These days Lieff spends more time in the kitchen and co-ordinating food delivery than in the gym. She’s discovering the joys of baking with alternative ingredients. She found that coconut oil is a good substitute for butter – “It acts a lot like shortening. It makes things really fluffy and really light.”

She’s definitely encountering the challenges of alternative ingredients, too. “Brown rice flour, which I use scads of, can taste like sand in your mouth,” she says with a laugh. These are the kinds of product challenges everyone working to create niche bakery products likely faces, but a tasty product will emerge through trial and error.
She’s put vegan sweet potato blueberry muffins and almond butter cookies with apple butter thumbprints on her menu. She concocts a variety of gluten-free goodies, observing “there’s nothing out there in a ready-to-bake form that you can just throw in your oven [that’s gluten-free]. There are lots of gluten-free mixes and lots of gluten-free products but there’s not a lot of middle ground so that’s kind of my next project. It would be like a hypoallergenic Pillsbury.”
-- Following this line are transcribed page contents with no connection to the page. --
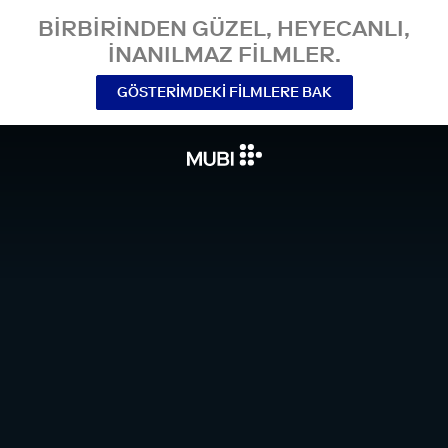
BIRBIRINDEN GÜZEL, HEYECANLI,
INANILMAZ FILMLER.
GÖSTERIMDEKI FILMLERE BAK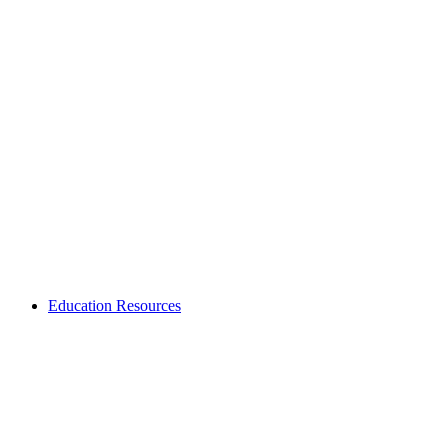
Education Resources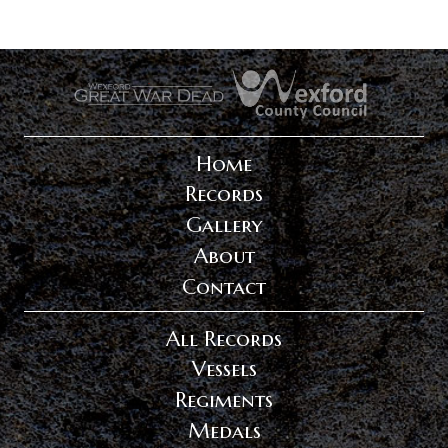
.
.
Home
Records
Gallery
About
Contact
All Records
Vessels
Regiments
Medals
Lieff has been diligent in being true to her brand and monitoring her growth. She sources biodegradable packaging and sticks to locally sourced and/or organic foods. She finds most of her clients choose four-, six- or eight-week plans but notes she hasn’t been in business long enough to see how long people may or may not sustain. She is working on expanding her delivery zone outside of the GTA and wants to get into providing more meals and baked goods that are par baked so clients can pop them in when they’re ready to eat them. She did catering for the Interior Design show and has landed herself a gig as the official fitness and nutrition expert on 103.9 PROUD FM. 

Fit OrganiX is giving Lieff the opportunity to teach people appropriate portion sizes and proper nutrition. If food is the missing link in fitness, fitness is likewise the missing link in food, and Lieff’s business is helping people succesfully make connections.